---------- Extrait choisi ----------

Vers une gestion prospective des talents ?

Gestion prospective des talents
Le 9 décembre 2019

Arrivée massive de contractuels dans les collectivités avec l’adoption de la loi sur la transformation publique, accélération du numérique et de l’intelligence artificielle (IA), évolutions sociétales impactant la vie de l’entreprise, mutations rapides des compétences et des métiers, etc. Dans un monde devenu volatile, incertain, complexe et ambigu (VUCA, pour volatility, uncertainty, complexity and ambiguity), la prospective doit devenir une compétence centrale des DRH. Retour sur les principaux points de l’intervention de Jean-Marie Peretti, professeur à l’ESSEC Business School, invité comme personnalité inspirante de ce 8e colloque annuel « Prospective RH : anticiper les évolutions du secteur public », organisé par l’association des DRH des grandes collectivités territoriales le 11 octobre 2019.

---------- Jeu de données ----------

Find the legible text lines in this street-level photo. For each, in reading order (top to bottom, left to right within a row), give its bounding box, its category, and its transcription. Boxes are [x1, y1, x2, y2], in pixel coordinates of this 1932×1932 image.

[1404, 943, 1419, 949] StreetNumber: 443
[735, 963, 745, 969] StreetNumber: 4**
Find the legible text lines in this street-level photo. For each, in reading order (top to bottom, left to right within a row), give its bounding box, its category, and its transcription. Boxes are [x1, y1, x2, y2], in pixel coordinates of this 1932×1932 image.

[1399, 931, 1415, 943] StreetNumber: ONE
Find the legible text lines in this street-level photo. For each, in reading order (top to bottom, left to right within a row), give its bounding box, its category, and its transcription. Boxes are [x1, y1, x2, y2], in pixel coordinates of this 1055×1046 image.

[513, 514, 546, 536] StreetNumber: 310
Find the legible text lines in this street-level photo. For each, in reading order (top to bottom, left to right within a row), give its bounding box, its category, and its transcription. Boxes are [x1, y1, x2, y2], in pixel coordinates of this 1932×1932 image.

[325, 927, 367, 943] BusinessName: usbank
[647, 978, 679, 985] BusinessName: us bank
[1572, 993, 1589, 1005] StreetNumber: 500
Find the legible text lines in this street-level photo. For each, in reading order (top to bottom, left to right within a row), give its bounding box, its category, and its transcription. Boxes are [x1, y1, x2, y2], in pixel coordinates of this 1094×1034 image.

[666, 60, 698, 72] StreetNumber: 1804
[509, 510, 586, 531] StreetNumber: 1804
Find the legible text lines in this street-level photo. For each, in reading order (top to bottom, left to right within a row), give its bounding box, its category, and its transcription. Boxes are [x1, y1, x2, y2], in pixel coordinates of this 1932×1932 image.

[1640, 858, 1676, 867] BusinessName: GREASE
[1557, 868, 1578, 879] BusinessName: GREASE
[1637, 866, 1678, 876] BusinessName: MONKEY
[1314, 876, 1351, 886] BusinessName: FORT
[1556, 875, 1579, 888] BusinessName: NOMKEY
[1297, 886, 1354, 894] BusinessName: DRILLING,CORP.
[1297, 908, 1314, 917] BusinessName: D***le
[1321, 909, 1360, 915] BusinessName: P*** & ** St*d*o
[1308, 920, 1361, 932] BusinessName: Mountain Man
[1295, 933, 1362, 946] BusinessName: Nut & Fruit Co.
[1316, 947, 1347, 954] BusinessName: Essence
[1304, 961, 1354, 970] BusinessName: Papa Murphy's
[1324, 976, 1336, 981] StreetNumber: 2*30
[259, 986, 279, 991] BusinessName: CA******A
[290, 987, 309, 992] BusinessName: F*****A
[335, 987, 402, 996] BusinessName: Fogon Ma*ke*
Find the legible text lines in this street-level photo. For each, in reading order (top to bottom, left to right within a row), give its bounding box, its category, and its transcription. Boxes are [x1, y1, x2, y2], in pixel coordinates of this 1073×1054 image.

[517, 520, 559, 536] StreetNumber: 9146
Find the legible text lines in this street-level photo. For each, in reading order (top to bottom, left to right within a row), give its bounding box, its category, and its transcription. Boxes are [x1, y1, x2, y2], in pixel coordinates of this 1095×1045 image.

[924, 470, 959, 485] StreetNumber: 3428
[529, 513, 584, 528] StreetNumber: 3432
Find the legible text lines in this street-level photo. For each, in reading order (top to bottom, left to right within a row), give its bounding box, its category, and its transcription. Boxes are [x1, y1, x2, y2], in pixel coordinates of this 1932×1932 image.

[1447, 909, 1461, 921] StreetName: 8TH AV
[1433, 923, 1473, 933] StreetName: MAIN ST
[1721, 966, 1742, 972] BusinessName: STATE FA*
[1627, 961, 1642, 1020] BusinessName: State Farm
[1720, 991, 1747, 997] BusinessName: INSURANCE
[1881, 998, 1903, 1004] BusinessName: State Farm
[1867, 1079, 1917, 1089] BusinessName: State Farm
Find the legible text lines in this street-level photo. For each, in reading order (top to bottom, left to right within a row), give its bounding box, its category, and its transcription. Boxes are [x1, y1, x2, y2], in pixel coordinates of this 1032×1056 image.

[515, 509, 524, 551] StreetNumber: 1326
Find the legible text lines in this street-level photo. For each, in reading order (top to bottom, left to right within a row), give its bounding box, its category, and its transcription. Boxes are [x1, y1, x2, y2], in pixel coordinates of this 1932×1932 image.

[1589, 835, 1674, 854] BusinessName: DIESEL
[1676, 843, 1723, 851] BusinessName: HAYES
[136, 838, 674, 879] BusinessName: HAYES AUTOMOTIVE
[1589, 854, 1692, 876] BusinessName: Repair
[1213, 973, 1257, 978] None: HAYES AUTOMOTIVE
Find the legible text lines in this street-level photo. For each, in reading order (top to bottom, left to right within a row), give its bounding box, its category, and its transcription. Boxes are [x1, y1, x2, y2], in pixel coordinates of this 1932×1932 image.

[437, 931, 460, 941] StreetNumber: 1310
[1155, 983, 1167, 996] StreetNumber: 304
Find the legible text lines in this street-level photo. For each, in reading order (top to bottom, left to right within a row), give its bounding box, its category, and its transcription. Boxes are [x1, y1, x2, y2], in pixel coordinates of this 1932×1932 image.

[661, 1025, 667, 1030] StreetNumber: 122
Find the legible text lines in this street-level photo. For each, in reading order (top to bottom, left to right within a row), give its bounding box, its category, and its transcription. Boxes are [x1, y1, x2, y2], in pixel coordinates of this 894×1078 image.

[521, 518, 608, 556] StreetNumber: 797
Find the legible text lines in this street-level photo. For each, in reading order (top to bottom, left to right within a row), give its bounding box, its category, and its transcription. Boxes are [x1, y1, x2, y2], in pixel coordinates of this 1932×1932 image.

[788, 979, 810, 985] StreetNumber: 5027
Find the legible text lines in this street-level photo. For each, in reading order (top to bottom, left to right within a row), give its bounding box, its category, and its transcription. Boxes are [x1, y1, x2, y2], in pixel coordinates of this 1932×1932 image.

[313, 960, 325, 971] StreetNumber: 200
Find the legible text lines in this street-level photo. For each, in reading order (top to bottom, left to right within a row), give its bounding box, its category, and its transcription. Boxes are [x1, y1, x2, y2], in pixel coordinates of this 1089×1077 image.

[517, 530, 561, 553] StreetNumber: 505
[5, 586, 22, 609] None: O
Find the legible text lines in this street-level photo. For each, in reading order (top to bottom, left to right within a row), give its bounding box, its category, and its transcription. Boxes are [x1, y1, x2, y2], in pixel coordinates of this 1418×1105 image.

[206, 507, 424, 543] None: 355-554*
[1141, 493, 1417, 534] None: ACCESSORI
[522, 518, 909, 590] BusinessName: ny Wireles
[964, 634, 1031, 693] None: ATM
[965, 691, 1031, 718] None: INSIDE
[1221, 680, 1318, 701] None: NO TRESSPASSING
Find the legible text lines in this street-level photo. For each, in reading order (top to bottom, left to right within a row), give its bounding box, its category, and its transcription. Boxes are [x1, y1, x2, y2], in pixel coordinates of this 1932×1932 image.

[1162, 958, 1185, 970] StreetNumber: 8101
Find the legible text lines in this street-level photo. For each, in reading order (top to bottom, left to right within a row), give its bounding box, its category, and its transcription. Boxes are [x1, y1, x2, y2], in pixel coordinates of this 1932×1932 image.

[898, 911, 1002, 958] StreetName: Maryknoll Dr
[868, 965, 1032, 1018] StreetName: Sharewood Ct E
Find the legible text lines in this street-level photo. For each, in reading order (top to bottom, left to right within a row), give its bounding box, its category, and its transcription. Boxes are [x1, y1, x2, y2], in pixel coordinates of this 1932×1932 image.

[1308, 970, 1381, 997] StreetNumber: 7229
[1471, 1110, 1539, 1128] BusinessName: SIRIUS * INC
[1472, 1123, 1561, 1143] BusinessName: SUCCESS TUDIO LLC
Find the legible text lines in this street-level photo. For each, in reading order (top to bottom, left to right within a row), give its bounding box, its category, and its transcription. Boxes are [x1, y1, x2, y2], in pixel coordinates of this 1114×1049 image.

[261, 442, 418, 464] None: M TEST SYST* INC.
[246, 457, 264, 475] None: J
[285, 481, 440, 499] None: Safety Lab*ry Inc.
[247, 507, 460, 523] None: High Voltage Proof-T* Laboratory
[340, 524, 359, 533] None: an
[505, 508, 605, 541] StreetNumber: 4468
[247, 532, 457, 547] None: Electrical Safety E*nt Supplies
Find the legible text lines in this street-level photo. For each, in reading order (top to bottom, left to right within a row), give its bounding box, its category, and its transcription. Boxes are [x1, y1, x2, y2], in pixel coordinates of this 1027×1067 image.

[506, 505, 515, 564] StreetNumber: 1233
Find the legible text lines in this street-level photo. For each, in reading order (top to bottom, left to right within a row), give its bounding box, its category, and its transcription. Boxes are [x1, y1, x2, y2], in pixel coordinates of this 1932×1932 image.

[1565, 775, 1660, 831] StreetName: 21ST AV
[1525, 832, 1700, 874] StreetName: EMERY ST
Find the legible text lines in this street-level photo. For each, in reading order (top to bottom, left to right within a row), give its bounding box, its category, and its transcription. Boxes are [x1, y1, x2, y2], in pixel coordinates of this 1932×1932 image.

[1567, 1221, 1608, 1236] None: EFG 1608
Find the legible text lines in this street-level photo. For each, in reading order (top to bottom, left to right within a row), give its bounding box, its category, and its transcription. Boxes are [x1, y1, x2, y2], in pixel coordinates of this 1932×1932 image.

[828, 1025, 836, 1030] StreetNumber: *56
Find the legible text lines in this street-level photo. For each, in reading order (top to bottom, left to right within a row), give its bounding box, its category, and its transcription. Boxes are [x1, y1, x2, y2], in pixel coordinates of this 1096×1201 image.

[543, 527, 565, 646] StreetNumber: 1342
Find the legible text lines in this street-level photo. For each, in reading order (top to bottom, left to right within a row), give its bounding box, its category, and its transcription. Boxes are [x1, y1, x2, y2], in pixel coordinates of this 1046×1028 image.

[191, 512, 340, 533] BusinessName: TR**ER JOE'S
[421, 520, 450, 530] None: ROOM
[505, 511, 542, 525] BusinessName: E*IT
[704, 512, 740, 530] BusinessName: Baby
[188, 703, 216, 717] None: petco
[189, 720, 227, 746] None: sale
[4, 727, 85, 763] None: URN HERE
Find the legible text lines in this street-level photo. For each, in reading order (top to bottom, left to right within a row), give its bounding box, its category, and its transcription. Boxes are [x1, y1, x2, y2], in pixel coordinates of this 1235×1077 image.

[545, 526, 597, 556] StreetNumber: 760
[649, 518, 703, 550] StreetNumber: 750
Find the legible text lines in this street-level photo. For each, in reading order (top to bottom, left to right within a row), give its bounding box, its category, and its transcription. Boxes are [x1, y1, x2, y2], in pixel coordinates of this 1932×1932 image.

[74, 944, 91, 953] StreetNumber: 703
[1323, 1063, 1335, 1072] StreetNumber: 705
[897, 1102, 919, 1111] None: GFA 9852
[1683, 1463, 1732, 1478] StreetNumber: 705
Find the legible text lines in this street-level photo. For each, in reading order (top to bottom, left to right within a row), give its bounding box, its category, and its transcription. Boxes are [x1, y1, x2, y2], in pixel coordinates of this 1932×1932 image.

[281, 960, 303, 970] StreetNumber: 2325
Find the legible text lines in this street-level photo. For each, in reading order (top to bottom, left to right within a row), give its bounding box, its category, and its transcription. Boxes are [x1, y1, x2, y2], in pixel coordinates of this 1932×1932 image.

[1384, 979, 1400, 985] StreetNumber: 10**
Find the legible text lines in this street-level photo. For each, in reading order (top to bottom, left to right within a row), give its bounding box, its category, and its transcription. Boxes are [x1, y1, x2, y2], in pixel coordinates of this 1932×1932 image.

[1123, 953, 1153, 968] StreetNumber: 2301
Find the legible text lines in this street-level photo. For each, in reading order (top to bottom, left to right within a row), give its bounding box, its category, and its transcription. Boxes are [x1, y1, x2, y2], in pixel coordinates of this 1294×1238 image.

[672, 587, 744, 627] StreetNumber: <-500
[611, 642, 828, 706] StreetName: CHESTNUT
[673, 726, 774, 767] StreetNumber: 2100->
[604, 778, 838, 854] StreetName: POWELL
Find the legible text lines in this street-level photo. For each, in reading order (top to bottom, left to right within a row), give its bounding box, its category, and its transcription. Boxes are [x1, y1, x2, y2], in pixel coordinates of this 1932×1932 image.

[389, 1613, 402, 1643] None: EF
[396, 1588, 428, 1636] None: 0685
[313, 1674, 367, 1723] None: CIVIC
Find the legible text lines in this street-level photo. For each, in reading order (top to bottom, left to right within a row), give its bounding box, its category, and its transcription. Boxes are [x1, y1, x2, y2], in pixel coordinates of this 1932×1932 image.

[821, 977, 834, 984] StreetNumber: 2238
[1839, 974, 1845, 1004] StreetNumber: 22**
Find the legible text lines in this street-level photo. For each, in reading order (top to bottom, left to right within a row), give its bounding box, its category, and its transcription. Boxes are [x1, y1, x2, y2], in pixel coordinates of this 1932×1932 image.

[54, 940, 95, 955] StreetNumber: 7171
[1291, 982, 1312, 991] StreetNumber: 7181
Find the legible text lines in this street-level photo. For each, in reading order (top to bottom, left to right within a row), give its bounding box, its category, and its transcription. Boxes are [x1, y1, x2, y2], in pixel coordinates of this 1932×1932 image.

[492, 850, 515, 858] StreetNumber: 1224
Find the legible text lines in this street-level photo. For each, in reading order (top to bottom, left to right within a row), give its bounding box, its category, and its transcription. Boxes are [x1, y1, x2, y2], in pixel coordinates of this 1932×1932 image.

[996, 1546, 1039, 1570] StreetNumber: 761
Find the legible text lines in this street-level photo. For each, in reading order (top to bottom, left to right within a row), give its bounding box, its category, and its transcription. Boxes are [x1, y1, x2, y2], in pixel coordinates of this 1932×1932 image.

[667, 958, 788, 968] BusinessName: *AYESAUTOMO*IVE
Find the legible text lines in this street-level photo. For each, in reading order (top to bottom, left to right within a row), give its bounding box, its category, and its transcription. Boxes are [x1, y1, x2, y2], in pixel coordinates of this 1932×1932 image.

----------

**Consignes:**
a: Recopiez le passage de l'extrait sur la gestion prospective des talents, en commençant par « Arrivée massive de » et en allant jusqu'à « le 11 octobre 2019. ».
b: Dans l'extrait sur la gestion prospective des talents, quel poste occupe Jean-Marie Peretti ?
c: Poursuivez le texte sur la gestion prospective des talents juste après sa dernière phrase.

**Réponses par tâche:**
a:
Arrivée massive de contractuels dans les collectivités avec l’adoption de la loi sur la transformation publique, accélération du numérique et de l’intelligence artificielle (IA), évolutions sociétales impactant la vie de l’entreprise, mutations rapides des compétences et des métiers, etc. Dans un monde devenu volatile, incertain, complexe et ambigu (VUCA, pour volatility, uncertainty, complexity and ambiguity), la prospective doit devenir une compétence centrale des DRH. Retour sur les principaux points de l’intervention de Jean-Marie Peretti, professeur à l’ESSEC Business School, invité comme personnalité inspirante de ce 8e colloque annuel « Prospective RH : anticiper les évolutions du secteur public », organisé par l’association des DRH des grandes collectivités territoriales le 11 octobre 2019.

b: Il est professeur à l'ESSEC Business School.

c:
« La prévision RH s’est concentrée pendant des années sur les effectifs, la masse salariale et les taches des agents. Aujourd’hui, face à l’accélération des changements, nous avons besoin de nous projeter dans l’avenir, au-delà de la temporalité de la collectivité, sur les métiers ou les compétences de demain. Le DRH doit être en veille permanente et à l’écoute de la société pour avoir la capacité de se poser les bonnes questions : de quelles ressources humaines avons-nous besoin pour l’avenir ? Quelle sera l’organisation de travail du futur ? Comment seront managées les équipes à distance ? », confie Johan Theuret, le président de l’association des DRH des grandes collectivités, en guise d’introduction de cette journée consacrée à la démarche de prospective appliquée aux ressources humaines.

Rien n’est permanent, sauf le changement.
(Héraclite)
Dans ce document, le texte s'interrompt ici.